Lo último que se pierde

 Lo último que se pierde


El mito clásico narra que, al abrirse la caja de Pandora, realmente el ánfora de Pandora, salieron en desbandada todos los males e hicieron caer a una humanidad que había importunado a los dioses, y que cuando la primera mujer logró frenar tal hemorragia y tapar el ánfora dentro sólo quedaba la esperanza. Lo último que se pierde. A tientas es como avanzaba el mito hacia la Verdad, de la oscuridad en camino hacia la luz que le haría reconocer, al fin, en el tesoro conservado en el ánfora realmente un áncora, un ancla, “el ancla del alma, segura y firme”, como se la define bellamente en la carta a los Hebreos. La esperanza cristiana que permanece, que nunca se llega a perder, que nos alimenta sin excepción a todos los hijos de Eva.

No por casualidad, justamente a una semana de la Navidad, se nos invita a celebrar la esperanza. En esta fecha volvemos la mirada hacia ese rito hispano que contempla a María esperando el parto de Quien da fundamento a la esperanza, de modo que en pleno adviento se venere el momento crucial de la Historia, el de la Encarnación de Cristo en el seno de María. Herederos de la hispana tradición, en muchos lugares se hace fiesta hoy en honor de Nuestra Señora de la Esperanza, encinta a veces, dolorosa otras porque en la Pasión no dejó de esperar.

Resulta complicado poner palabras a una virtud propia de Dios, la esperanza, o a un asidero, anhelo, actitud ante la vida, como quizá la intentarían definir quienes no la reconocen todavía como don divino.
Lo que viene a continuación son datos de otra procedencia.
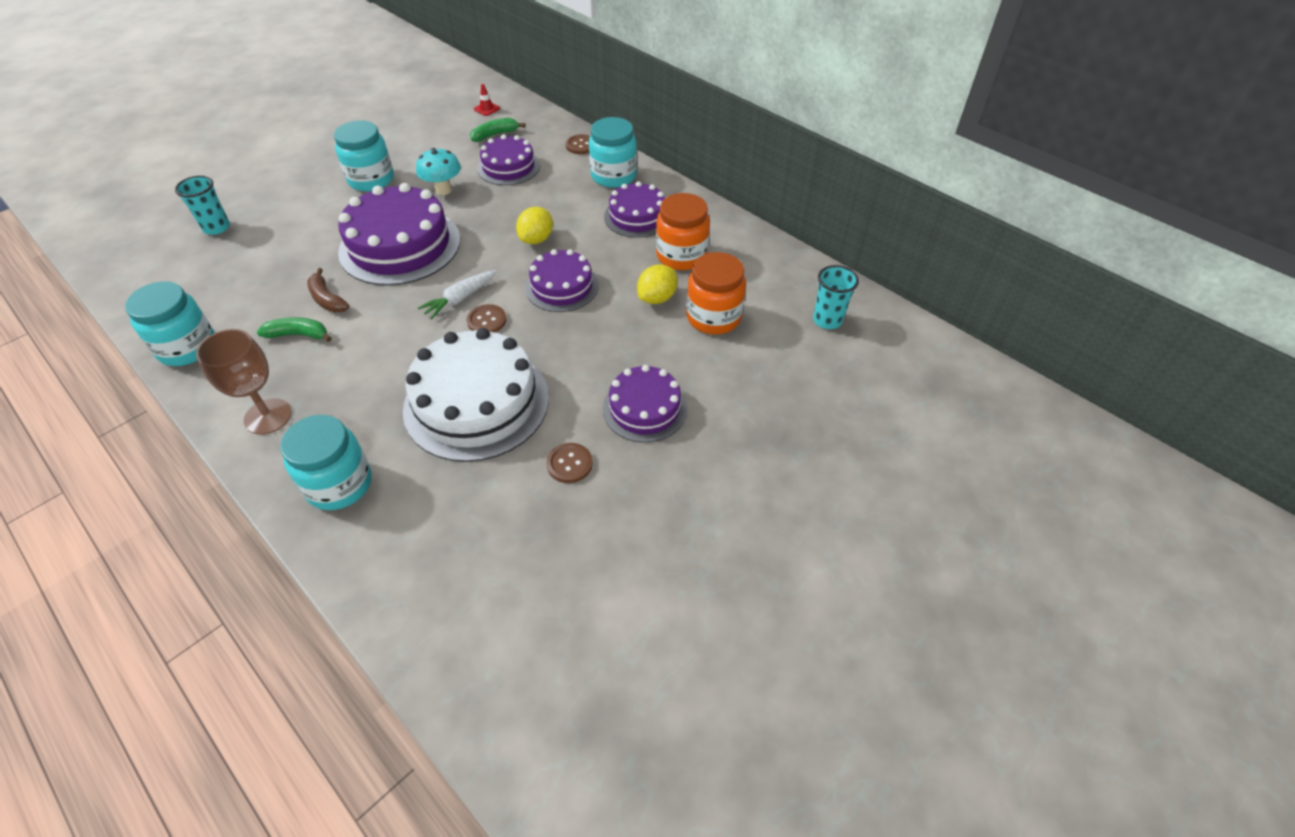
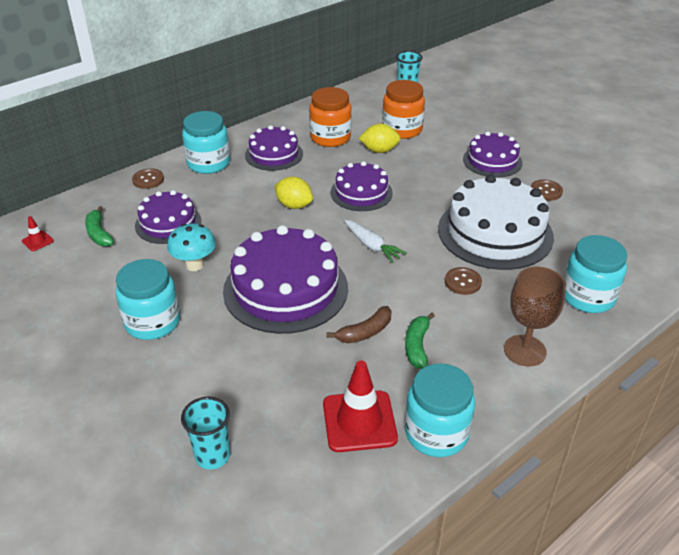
camera: 85 degrees left, 10 degrees down
(220, 300) = (359, 421): none -> red traffic cone
(486, 320) = (401, 230): brown button -> brown button (462, 282)
(657, 298) = (379, 150): yellow lemon -> yellow lemon turned 45 degrees counterclockwise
Aunque aquí no los pueda traer como ejemplo, ni siquiera dar muchas pistas, a la esperanza le pongo cada día rostros de enfermos. Muchos no verbalizan tampoco lo que piensan o sienten ante su próximo tránsito, pero desprenden la paz de un alma bien anclada. Otros luchan, se aferran, superan los obstáculos, asumen los padecimientos y vuelven a intentarlo. Son testigos en sus propias carnes de admirable esperanza. También se la leo, muy singularmente, a las madres que gestan, a las familias que buscan ampliarse, a los niños que crecen, a los que se esfuerzan en una rehabilitación o se afanan en un objetivo para mejorar su salud. Esa esperanza que no se cuantifica, que tanto nos enseña, de la que aprendemos los profesionales sanitarios de nuestros pacientes, nunca es pérdida.
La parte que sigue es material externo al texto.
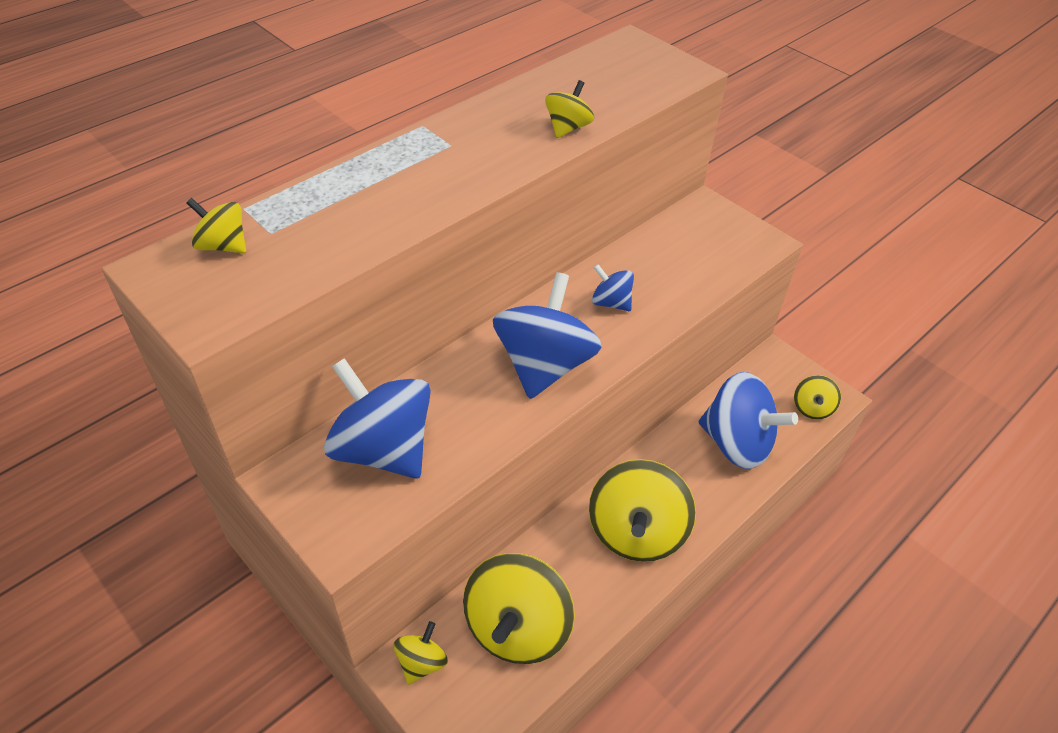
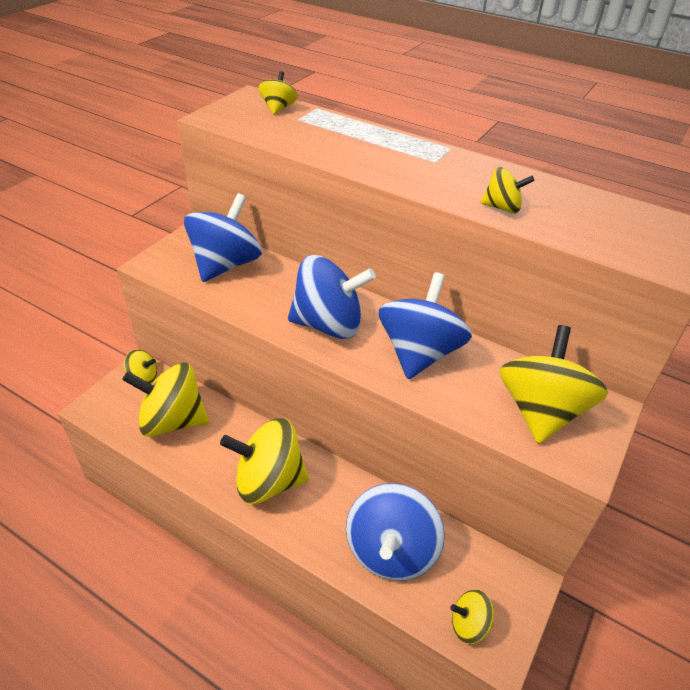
camera: 75 degrees right, 5 degrees down
(611, 302) = (419, 353): blue spinning top -> blue spinning top, size x2.04
(705, 245) = (541, 411): none -> yellow spinning top

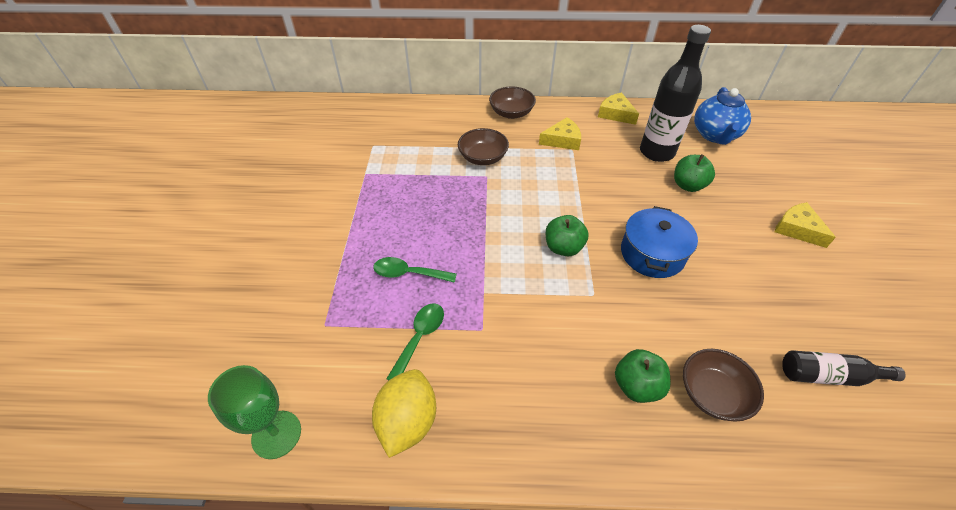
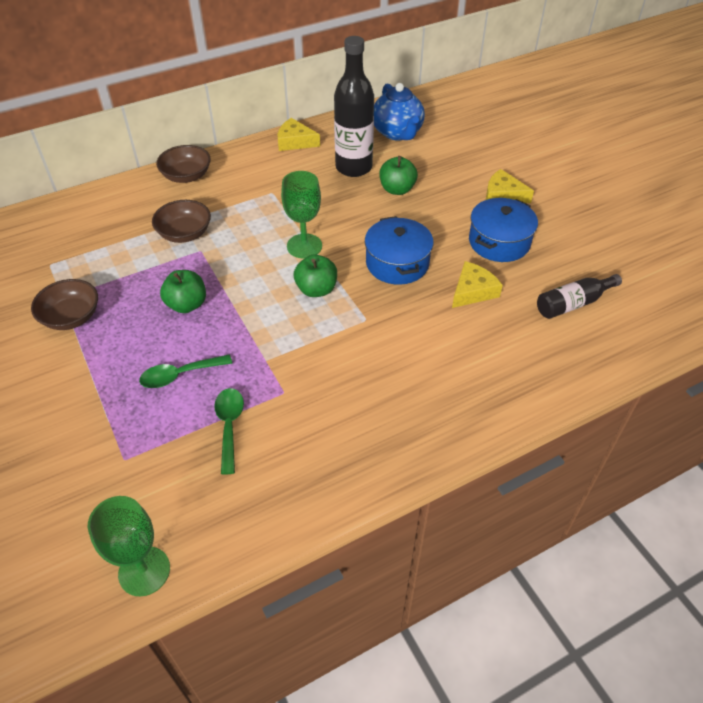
camera: 30 degrees left, 0 degrees up
(407, 422) = (264, 498): yellow lemon -> none
(562, 140) = (257, 186): yellow cheese -> yellow cheese (473, 291)
(574, 205) = (304, 246): none -> green goblet
(637, 386) = (440, 376): green apple -> green apple (187, 304)
(712, 394) = (499, 355): brown bowl -> brown bowl (71, 317)
(770, 274) = (499, 242): none -> blue pot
La esperanza de los enfermos es una esperanza vital que hace el mundo un lugar más habitable. No es fantasiosa, ni superficial, ni falsa. Su esperanza es aquello que no hace falta decir cuando parece que está todo dicho. Y también el gesto que inicia y despide el breve o prolongado encuentro. Y lo que viene después de atravesar la penumbra de un acceso de dolor, de una maniobra molesta o de una mala noticia. La esperanza vuelve a empezar, como un cero del que parte la vida nueva, la promesa futura, la razón para seguir esperando. Es grande e infinita porque viene de lo alto, pero aquí en lo bajo, en la fragilidad de la consulta, en la debilidad de la cama del hospital o de la casa, pide ayuda a la confianza, que solamente se puede construir en las cercanías, tocando, mirando a los ojos, en presencia real que es como se ejerce la Medicina.
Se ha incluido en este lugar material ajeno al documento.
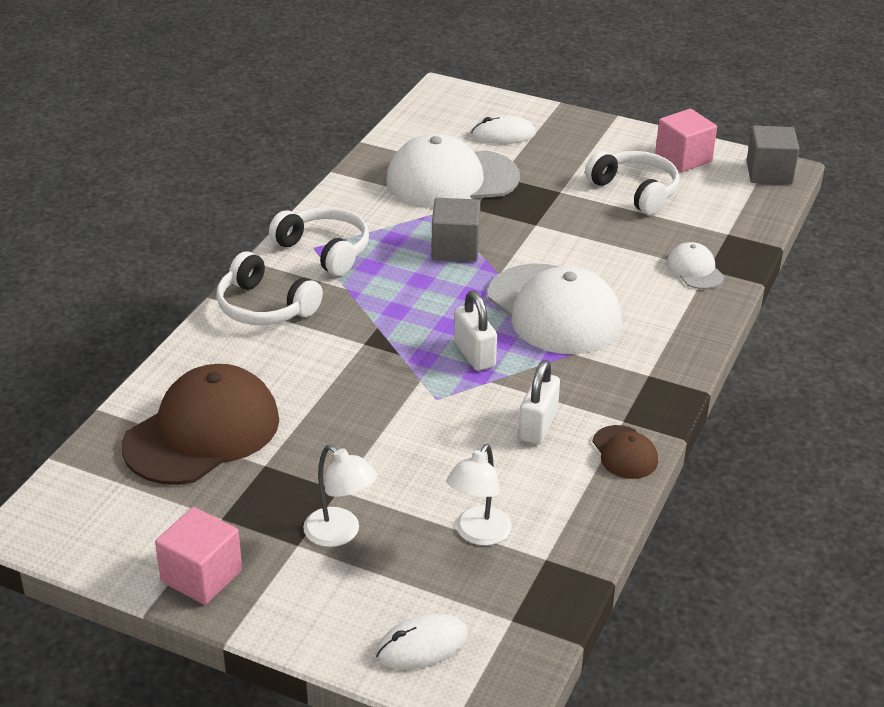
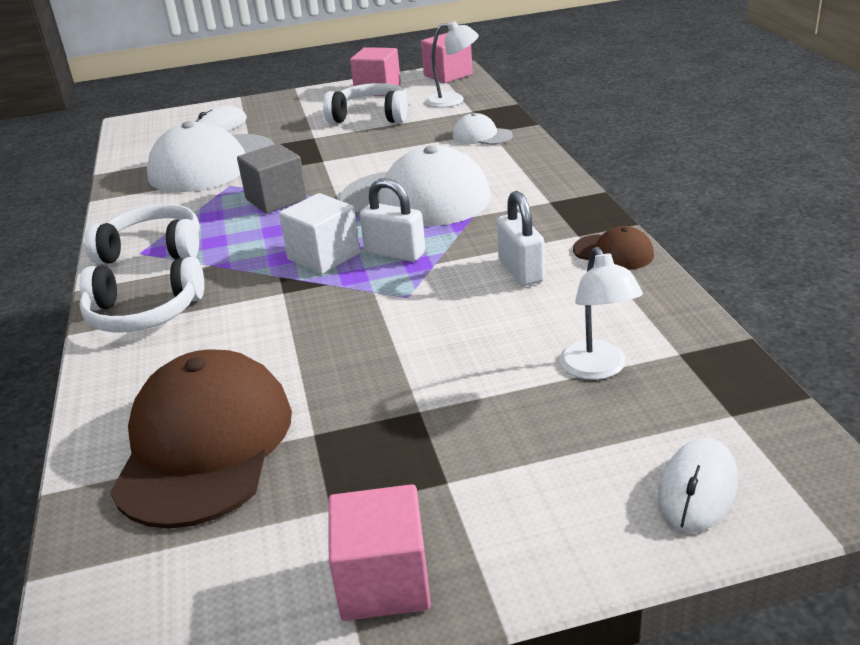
camera: 35 degrees left, 5 degrees down
(340, 534) = (475, 445): white lamp -> white lamp (453, 100)
(425, 327) = (324, 256): none -> white cube
(769, 173) = (448, 75): grey cube -> pink cube

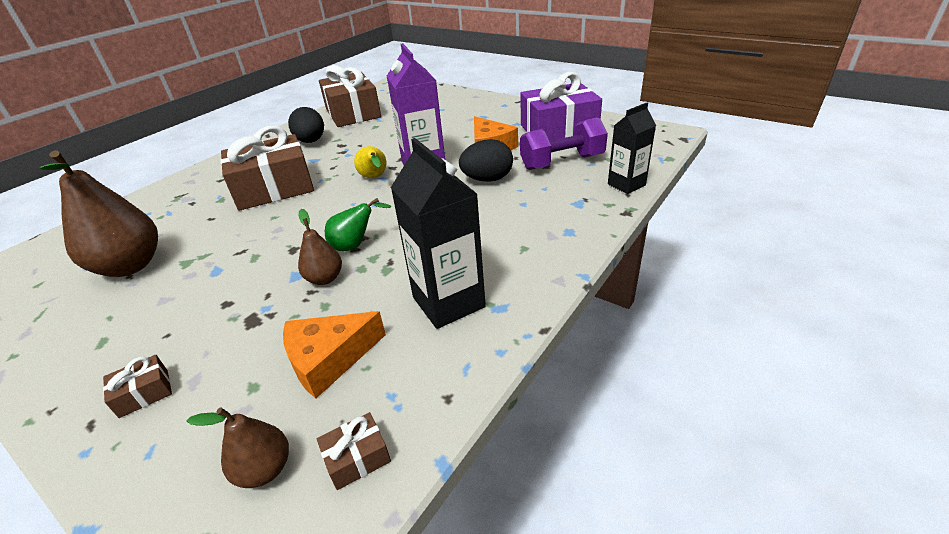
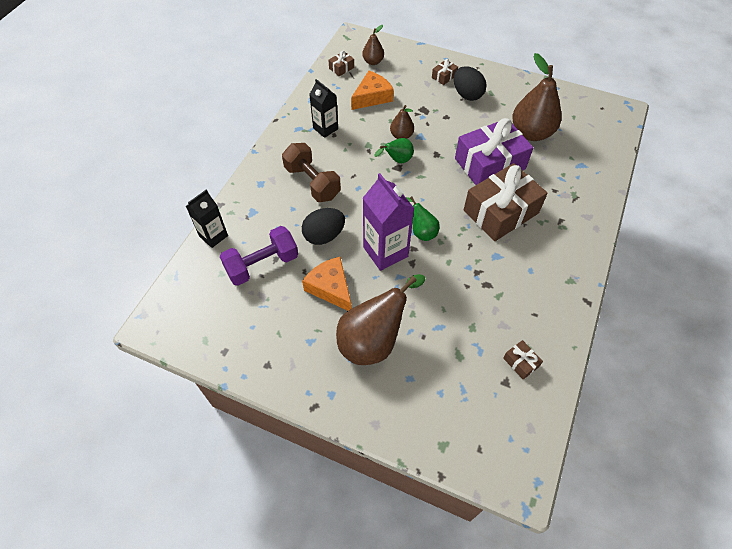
camera: 165 degrees right, 20 degrees up
(311, 141) = (524, 289): black egg -> black egg (467, 94)
(353, 113) = (520, 362): brown gift -> brown gift, size x0.40
(374, 178) = (422, 231): yellow pear -> green pear
(448, 302) = (325, 128): black carton -> black carton, size x0.64
(461, 122) = (373, 340): none -> brown pear
(490, 227) = (312, 182): none -> brown dumbbell
(558, 129) = (264, 328): purple gift -> purple gift (490, 164)

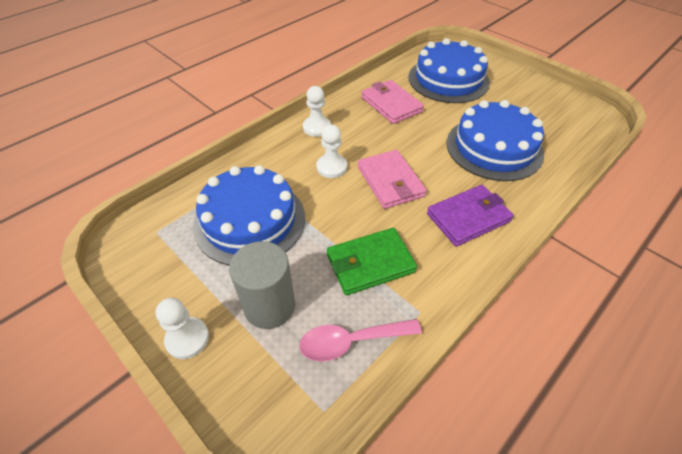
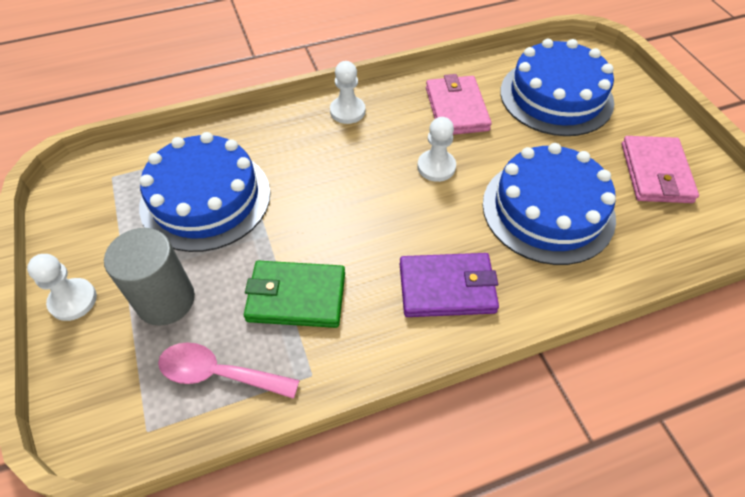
camera: 25 degrees right, 5 degrees up
(331, 167) = (331, 166): white pawn -> white pawn (436, 167)
(390, 181) = (385, 208): pink wallet -> pink wallet (655, 173)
La verde esperanza, como un manto de maternidad y de ternura, nos arropa cada 18 de diciembre para hacer en la mejor compañía el último trecho hasta la Nochebuena, cuando la esperanza nacerá de nuevo y antes habrá llamado, una vez más, en las puertas de todas las posadas. Bebámosla por anticipado en los versos de Lorca, en su Canto de la miel, y abramos: ¡Oh! Divino licor de la esperanza, / donde a la perfección del equilibrio / llegan alma y materia en unidad / como en la hostia cuerpo y luz de Cristo.

En la imagen, “Alegoría de la esperanza”, de Giuseppe Bartolomeo Chiari.